**TASK DESCRIPTION:** Recast the listing from the line with "NOTICIAS DE LA" through the line with "Parque del Maldonado: vecinos", both included, as a Markdown table. Use a Row column for the row number and a Line column for the text, and leave out blank lines.

**DATASET RECORDS:**
::::

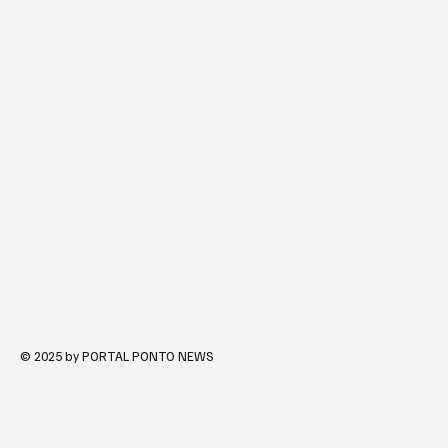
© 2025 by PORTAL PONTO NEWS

::::

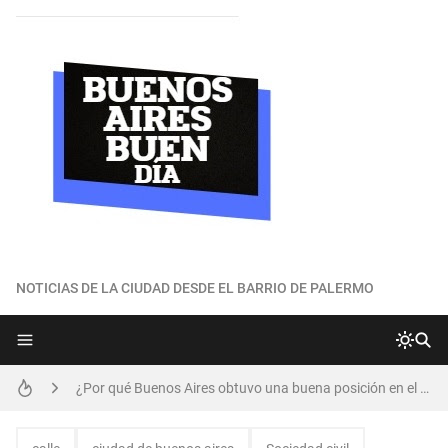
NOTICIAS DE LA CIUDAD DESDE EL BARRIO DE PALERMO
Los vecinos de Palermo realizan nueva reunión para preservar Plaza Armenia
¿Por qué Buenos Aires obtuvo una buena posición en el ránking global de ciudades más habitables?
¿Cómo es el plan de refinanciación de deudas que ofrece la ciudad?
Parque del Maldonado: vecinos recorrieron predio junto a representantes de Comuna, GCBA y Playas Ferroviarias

::::

**WRITTEN SOLUTION:**
| Row | Line |
|---|---|
| 1 | NOTICIAS DE LA CIUDAD DESDE EL BARRIO DE PALERMO |
| 2 | Los vecinos de Palermo realizan nueva reunión para preservar Plaza Armenia |
| 3 | ¿Por qué Buenos Aires obtuvo una buena posición en el ránking global de ciudades más habitables? |
| 4 | ¿Cómo es el plan de refinanciación de deudas que ofrece la ciudad? |
| 5 | Parque del Maldonado: vecinos recorrieron predio junto a representantes de Comuna, GCBA y Playas Ferroviarias |